El acompañamiento familiar, bien sea el acompañamiento a un grupo de personas de una misma familia, a un matrimonio o pareja, o incluso a una persona, es el acompañamiento de la persona en comunidad y de la comunidad misma.

La mirada del acompañante ha de ser mirada a la persona en comunidad. A lo que en psicología o en orientación familiar se suele llamar ‘una perspectiva sistémica’ nosotros preferimos llamar ‘mirada comunitaria’.

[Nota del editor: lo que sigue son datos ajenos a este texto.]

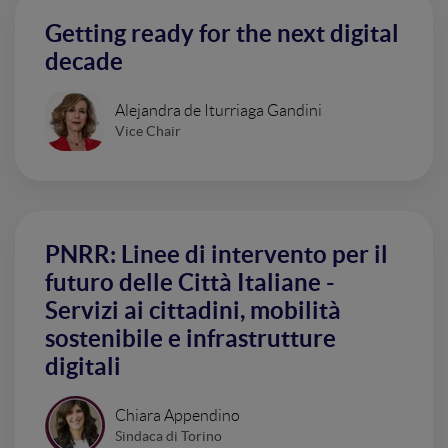
Getting ready for the next digital
decade
Alejandra de Iturriaga Gandini
Vice Chair
PNRR: Linee di intervento per il
futuro delle Città Italiane -
Servizi ai cittadini, mobilità
sostenibile e infrastrutture
digitali
Chiara Appendino
Sindaca di Torino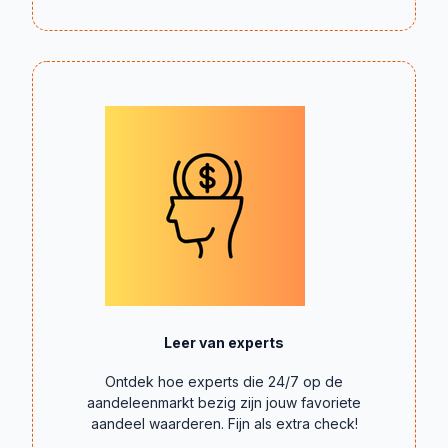
Leer van experts
Ontdek hoe experts die 24/7 op de
aandeleenmarkt bezig zijn jouw favoriete
aandeel waarderen. Fijn als extra check!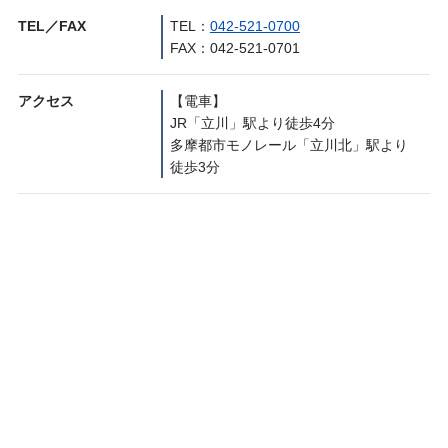
TEL／FAX
TEL：
042-521-0700
FAX：042-521-0701
アクセス
【電車】
JR「立川」駅より徒歩4分
多摩都市モノレール「立川北」駅より
徒歩3分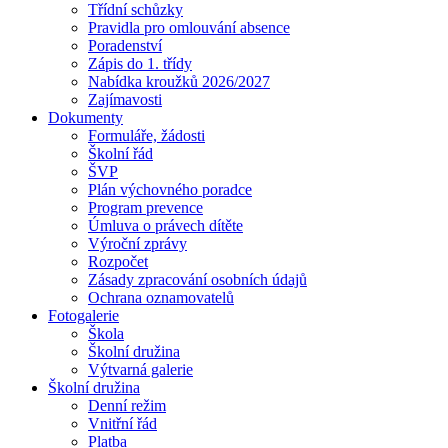
Třídní schůzky
Pravidla pro omlouvání absence
Poradenství
Zápis do 1. třídy
Nabídka kroužků 2026/2027
Zajímavosti
Dokumenty
Formuláře, žádosti
Školní řád
ŠVP
Plán výchovného poradce
Program prevence
Úmluva o právech dítěte
Výroční zprávy
Rozpočet
Zásady zpracování osobních údajů
Ochrana oznamovatelů
Fotogalerie
Škola
Školní družina
Výtvarná galerie
Školní družina
Denní režim
Vnitřní řád
Platba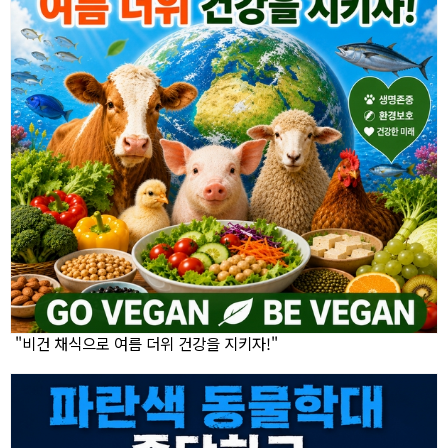
"비건 채식으로 여름 더위 건강을 지키자!"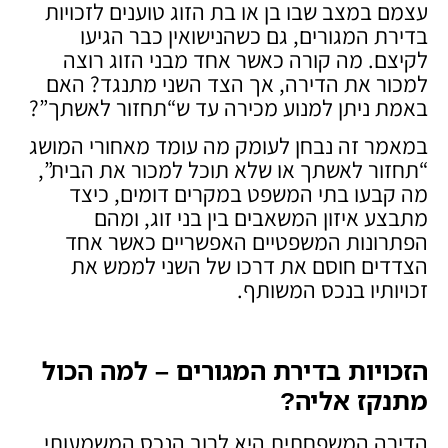
עצמם במצב שבו בן או בת הזוג טוענים לזכויות
בדירת המגורים, גם כשהנישואין כבר הגיעו
לקיצם. מה קורה כאשר אחד מבני הזוג רוצה
למכור את הדירה, אך הצד השני מתנגד? האם
באמת ניתן למנוע מכירה עד ש“תחזור לאשתך”?
במאמר זה נבחן לעומק מה עומד מאחורי המושג
“תחזור לאשתך או שלא תוכל למכור את הבית”,
מה קבעו בתי המשפט במקרים דומים, כיצד
מתבצע איזון המשאבים בין בני זוג, ומהם
הפתרונות המשפטיים האפשריים כאשר אחד
הצדדים חוסם את דרכו של השני לממש את
זכויותיו בנכס המשותף.
הזכויות בדירת המגורים – למה הכול
מתנקז אליה
?
הדירה המשפחתית היא לרוב הנכס המשמעותי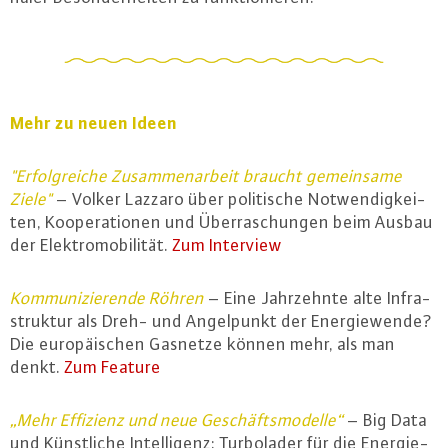
Mehr zu neuen Ideen
"Er­folg­rei­che Zu­sam­men­ar­beit braucht ge­mein­sa­me
Ziele"
– Volker Lazzaro über po­li­ti­sche Not­wen­dig­kei­
ten, Ko­ope­ra­tio­nen und Über­ra­schun­gen beim Ausbau
der Elek­tro­mo­bi­li­tät.
Zum Interview
Kom­mu­ni­zie­ren­de Röhren
– Eine Jahr­zehn­te alte In­fra­
struk­tur als Dreh- und An­gel­punkt der En­er­gie­wen­de?
Die eu­ro­päi­schen Gasnetze können mehr, als man
denkt.
Zum Feature
„Mehr Effizienz und neue Ge­schäfts­mo­del­le“
– Big Data
und Künst­li­che In­tel­li­genz: Tur­bo­la­der für die En­er­gie­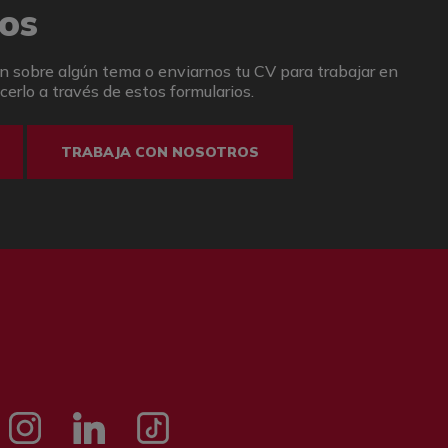
os
n sobre algún tema o enviarnos tu CV para trabajar en
erlo a través de estos formularios.
TRABAJA CON NOSOTROS
e
Instagramm
LinkedIn
Tik tok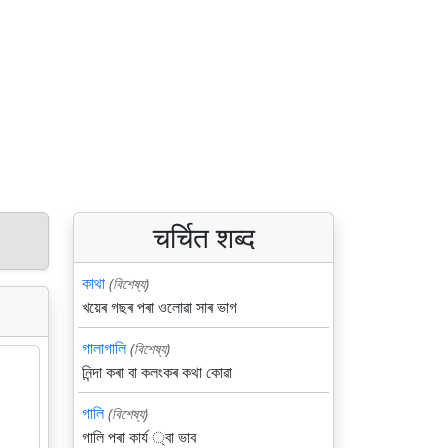
चर्चित शब्द
কাথা
(বিশেষ্য)
খয়েৰ গছৰ পৰা ওলোৱা সাৰ ভাগ
গালাগালি
(বিশেষ্য)
নিন্দা কৰা বা কলংকৰ কথা কোৱা
গালি
(বিশেষ্য)
গালি পৰা কার্য ্বা ভাব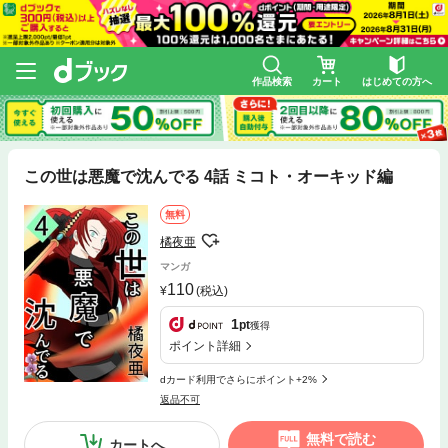
作品検索
カート
はじめての方へ
この世は悪魔で沈んでる 4話 ミコト・オーキッド編
無料
橘夜亜
マンガ
110
(税込)
1
pt
獲得
ポイント詳細
dカード利用でさらにポイント+2%
返品不可
無料で読む
カートへ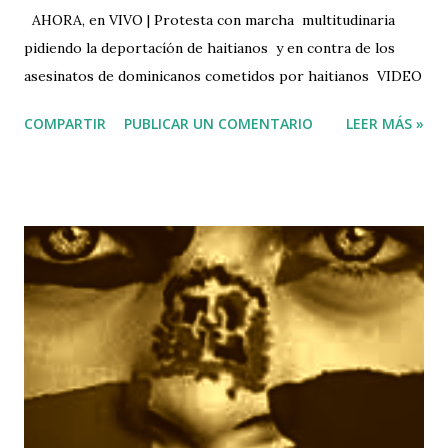
ejemplar este hecho bochornoso ...
AHORA, en VIVO | Protesta con marcha multitudinaria
pidiendo la deportacíón de haitianos y en contra de los
asesinatos de dominicanos cometidos por haitianos VIDEO
COMPARTIR
PUBLICAR UN COMENTARIO
LEER MÁS »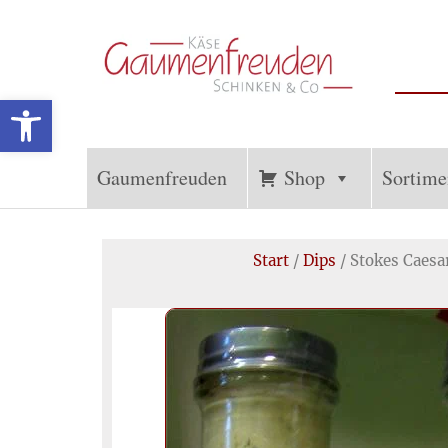
Werkzeugleiste öffnen
Gaumenfreuden
Französische
und
Hückelhoven
Internationale
Gaumenfreuden
Shop
Sortime
Spezialitäten
Start
/
Dips
/ Stokes Caesa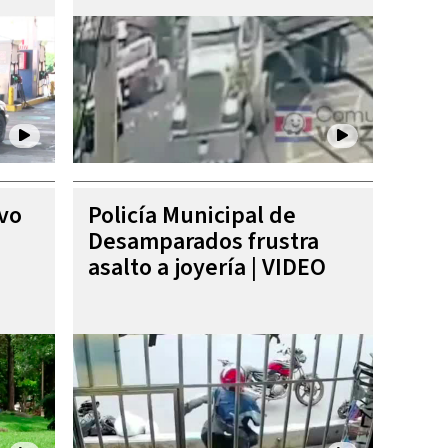
ivo
Policía Municipal de
Desamparados frustra
asalto a joyería | VIDEO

Esta mirada comunitaria se centra en las relaciones, en el ‘nosotros’, en lo que ocurre en la comunidad, aunque sin dejar de atender a las personas concretas. Da voz y atiende a la familia, al ‘nosotros’. El ‘nosotros’ tiene su propia estructura y sus propios recursos. Por eso, en esta mirada comunitaria atendemos a:

  • Las diversas relaciones que, por díadas, tienen unos y otros (padre-madre, padre-hijo, madre-hijo, hermano-hermana) y qué peso tiene cada una de esas díadas en el total.
  • Pautas y patrones de comportamiento entre los miembros de la familia, especialmente las secuencias de comportamiento que se repiten. Por ejemplo, la madre hace una propuesta y el padre, por sistema, la rechaza; El hijo se acerca para contar algo al padre y este le atiende sin mirarle; los hermanos se enzarzan en peleas cada tarde por el uso de un juego, etc.
  • Esquemas mentales y suposiciones básicas que subyacen al comportamiento de la comunidad. Así, por ejemplo, la idea rígida de la importancia extrema de traer buenas notas a casa, la suposición de que es necesario estar siempre todos juntos, la idea de que las cosas de la casa son cosa de la madre, o de que la limpieza y el orden ‘es lo primero’…
  • Bucles de retroalimentación en el comportamiento, como por ejemplo la madre o padre que etiquetan a su hijo acusándole de ser de una u otra manera, el hijo se comporta así, como se espera de él–efecto Pigmalión- y esto refuerza que le etiqueten así. Del mismo modo, se da un bucle cuando la madre se queja de que ‘yo tengo que hacerlo todo’. Pero como ella, en efecto, tiende a ocuparse de todo, los demás no lo hacen. Y esto retroalimenta la queja de la madre.

Por tanto, si quiere acompañar a una comunidad, he de saber mirar comunitariamente, aunque siempre preservando la atención a cada uno en particular.